Rutte even quoted Churchill directly, invoking the specter of 1936: “Will the terrible words ‘too late’ be recorded?” - as if the only choices left are rearmament or catastrophe. It’s not governance; it’s moral theater.

This theater has created what can only be called a victim economy:

×           Declining living standards are no longer policy failures - they’re patriotic duties.

×           Cuts to healthcare and pensions become moral imperatives.

×           Citizens are told to be grateful for the chance to suffer for a “just cause.”

×           The worse things get, the more meaningful the struggle becomes.

But a Churchill narrative requires a “Hitler”. And so, everyone from Putin and Xi to Trump has been likened to Hitler. The moment an opponent is designated as such, all measures - no matter how extreme - become morally justified. Compromise becomes appeasement. Diplomacy becomes treason.

This moral license drives a media economy based on fear. “If it’s Hitler, then switch off your brain and panic.”

Technology intensifies this. Social media is optimized for emotional extremity; AI delivers a bottomless stream of outrage. Nuance is drowned out by virality. Emotion becomes easier than thought. Certainty becomes more valuable than analysis.

In this scheme:

×           “Our” saviors are rational, democratic, and modern.

×           “Their” leaders are backward, revanchist, and irrational.

×           We protect values; they threaten existence.

And you - the user, the citizen - are the center of the storm.

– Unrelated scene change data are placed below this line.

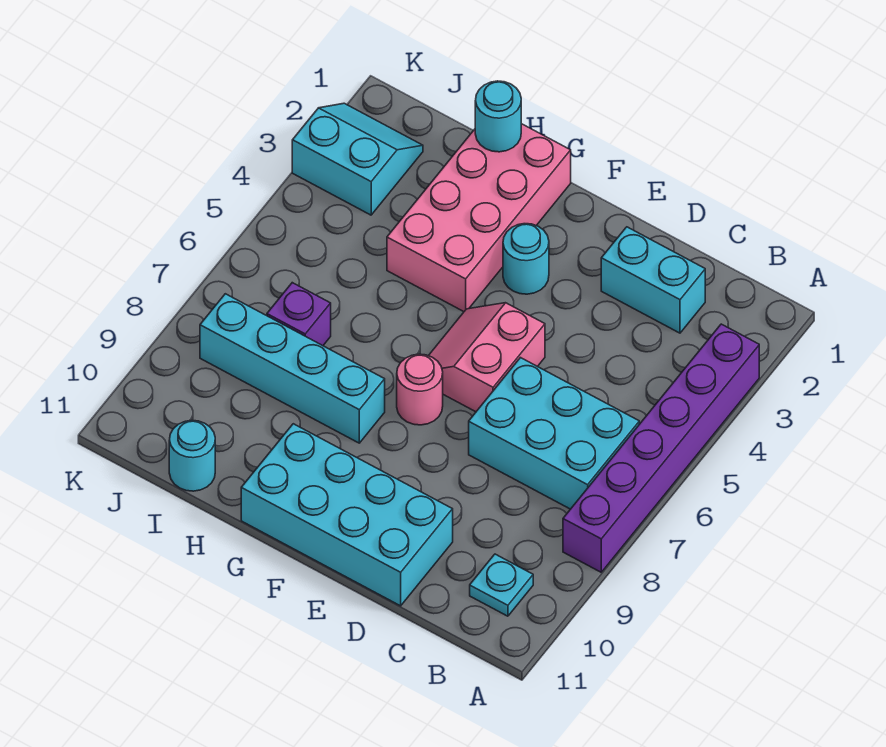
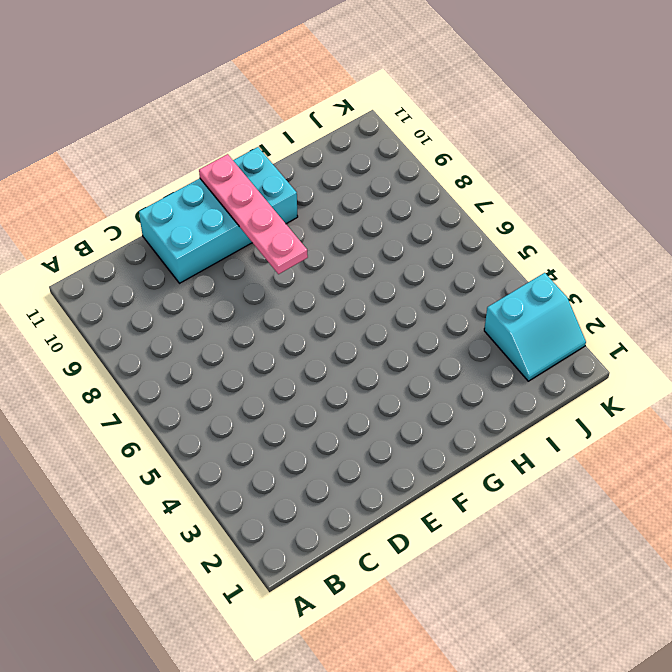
pink plate F8:F11 level 2 -> none
none -> purple brick A3:A8 level 1
none -> cyan brick B6:D7 level 1
none -> cyan plate B10 level 1

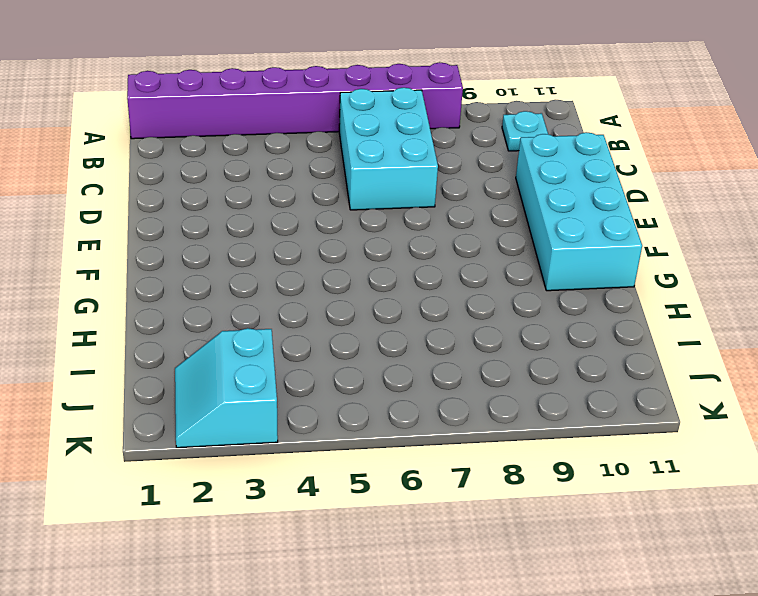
purple brick A1:A8 level 1 -> purple brick A3:A8 level 1
none -> cyan brick C2:D2 level 1
none -> pink slope E5:F6 level 1 top E
none -> cyan round brick F3 level 1

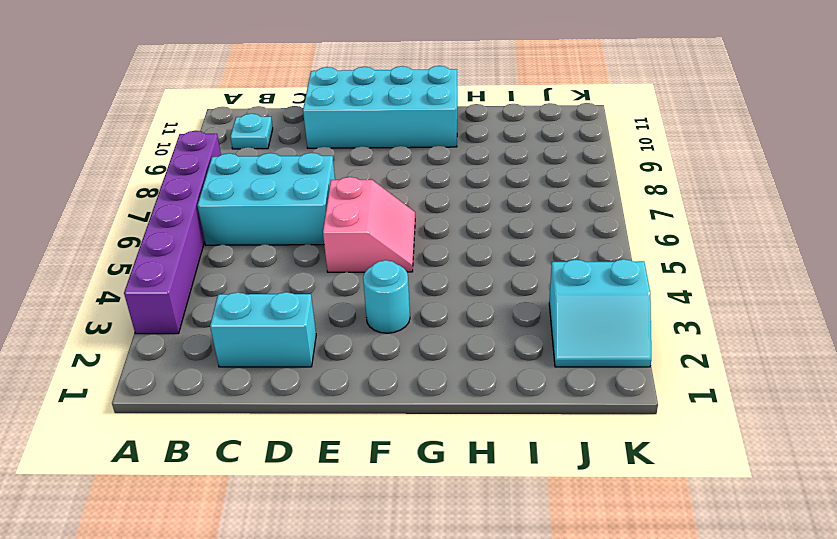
none -> pink round brick F7 level 1
none -> pink brick G1:H4 level 1
none -> cyan brick G8:J8 level 1

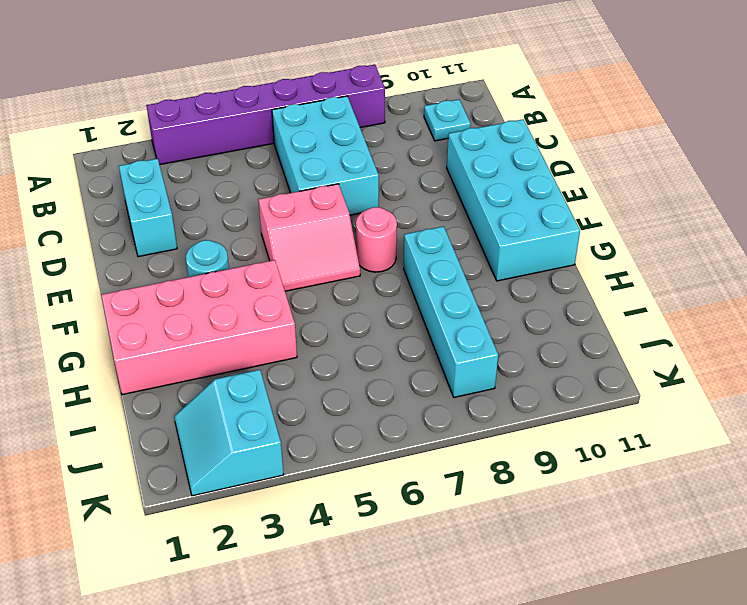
none -> purple brick I7 level 1
none -> cyan round brick I11 level 1
none -> cyan round brick H1 level 2

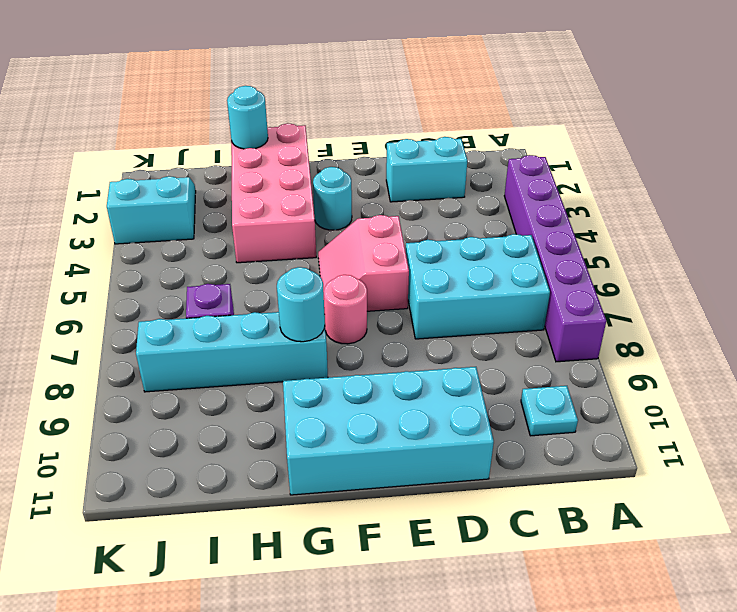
cyan round brick G8 level 2 -> cyan round brick I11 level 1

Your job? Don’t reflect. Share.

The system also creates a dependency: it needs the aggressor. Without Russia, China, or Iran, the moral economy collapses. Victimhood loses meaning. Legitimacy disappears. This structural dependency explains why diplomatic resolutions have become nearly impossible - they would remove the very basis of the system’s emotional and political architecture.

Where would Netanyahu be without Iran? Where would Kaja Kallas be without Russia?

So no, Rutte’s words about learning Russian were never a geopolitical forecast. They were the perfect advertising slogan for a sacrificial economy - an economy where citizens pay for the privilege of feeling like heroes in a war against imaginary evil.



That said, why am I writing about this? Because when a victim no longer wishes to remain a victim - or when the "victim status" outlives its strategic utility - there comes a point when the victim inevitably transforms into its opposite. It becomes inspired to fight back. It must, and it will, become the aggressor. And by then, it won’t matter whether the “original” aggressor - who was always more symbolic than real, crafted to fulfill a role - does anything wrong or not. Everything it does will be interpreted as wrong. Every act will be labeled aggression.

So again: why am I writing about this? Because this is precisely what is happening in the West today, particularly in Western Europe. And because it mirrors - almost perfectly - what unfolded in that same region in the late 1930s. And we all know what followed next.